The Interdictor

By on September 3, 2005

I just bumped into The Interdictor, a blog written by a guy working for an ISP in downtown New Orleans.

This journal has become the Survival of New Orleans blog. In less perilous times it was simply a blog for me to talk smack and chat with friends. Now this journal exists to share firsthand experience of the disaster and its aftermath with anyone interested.

It looks like he and others have been camped out there since the beginning of Katrina’s rage, dependent on a 750KW generator to keep things running. It’s fascinating reading, a perspective that you will not find on CNN or any others. There are links to photo journals and web cams, tidbits from conversations with others that had been in the SuperDome, and lots more. It’s not unusual to see 500 plus comments on any given post that is put up.

Words fail me.

Gadgetopia

Comments

  1. But if you want to know how to maintain a huge Cummings diesel generator, the comments on Interdictor are priceless – experts from all over the country.

  2. It’s all getting a little tired, now, though. The original allure of the interdictor blog was its seemingly unbiased account of goings-on in NO. But…now it’s obvious they’re playing the parts of “heroes” and the whole thing smacks of good old fashioned american opportunism. How long before the book? Or the tv movie starring wings hauser?

    Not to mention the guy who runs the place talks about his fiance (cyrstal) like she’s a 1950’s housewife/slave. Sheesh.

  3. Tired: They have limited resources and have divided labor.

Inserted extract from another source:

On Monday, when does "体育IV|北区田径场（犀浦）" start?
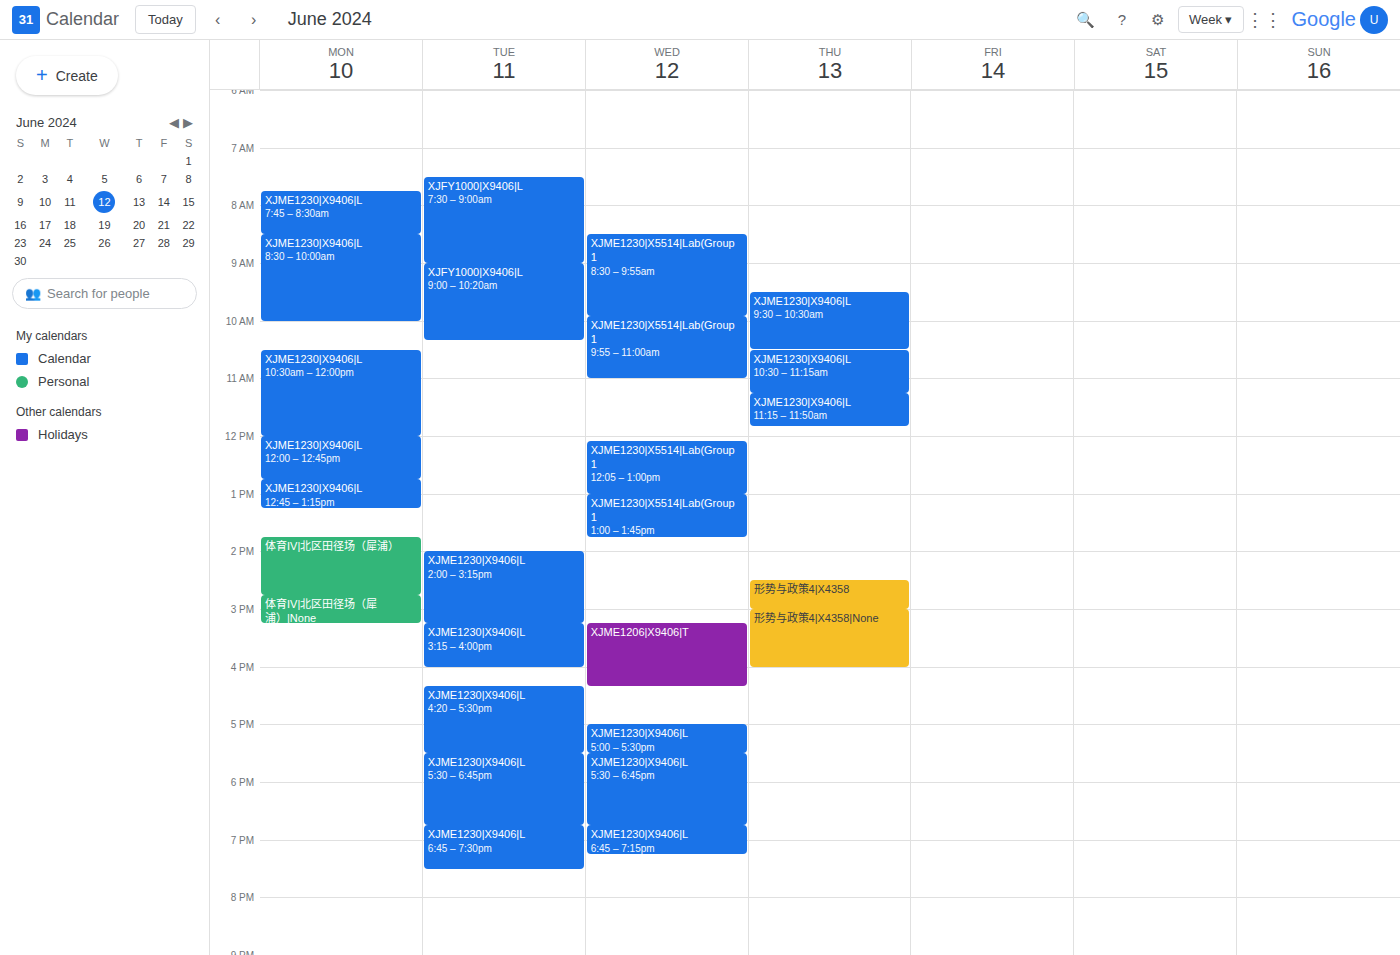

If Crystal doesn’t know how to maintain the generator, or ensure physical security, or maintain servers, then taking care of those “personal care” items is what’s left.

  4. From what I understand, when domain names expire, and the original person who purchased them allows them to – well, the company who hosted it sometimes will buy that domain name. It is neither illegal, nor particularly unethical. That is what I understand is behind a lot of this talk about DirectNic and it’s owners.

  5. I guess. Mass domain naming buying planning on resale is kind of a scam, since they charge a premium on what a registrar would charge. Many of these companies purposely hold domains after expiration (say one day, and they have crappy payment mechanisms that hold things up to their benefit) then send official looking letters allowing you to buy back the domain name for “only” 100$.

    I guess if it was Cameron Diaz, and the site was http://www.camerondiaz.com, people would care and ARIN would smack them down, but since it’s some Zambian school alumni assocation, they could care less.

    And yes, the Interdictor did come across as acting out some survivialist’s wet dream. I did however find them useful for breaking news before I started listening to the police / National Guard scanners.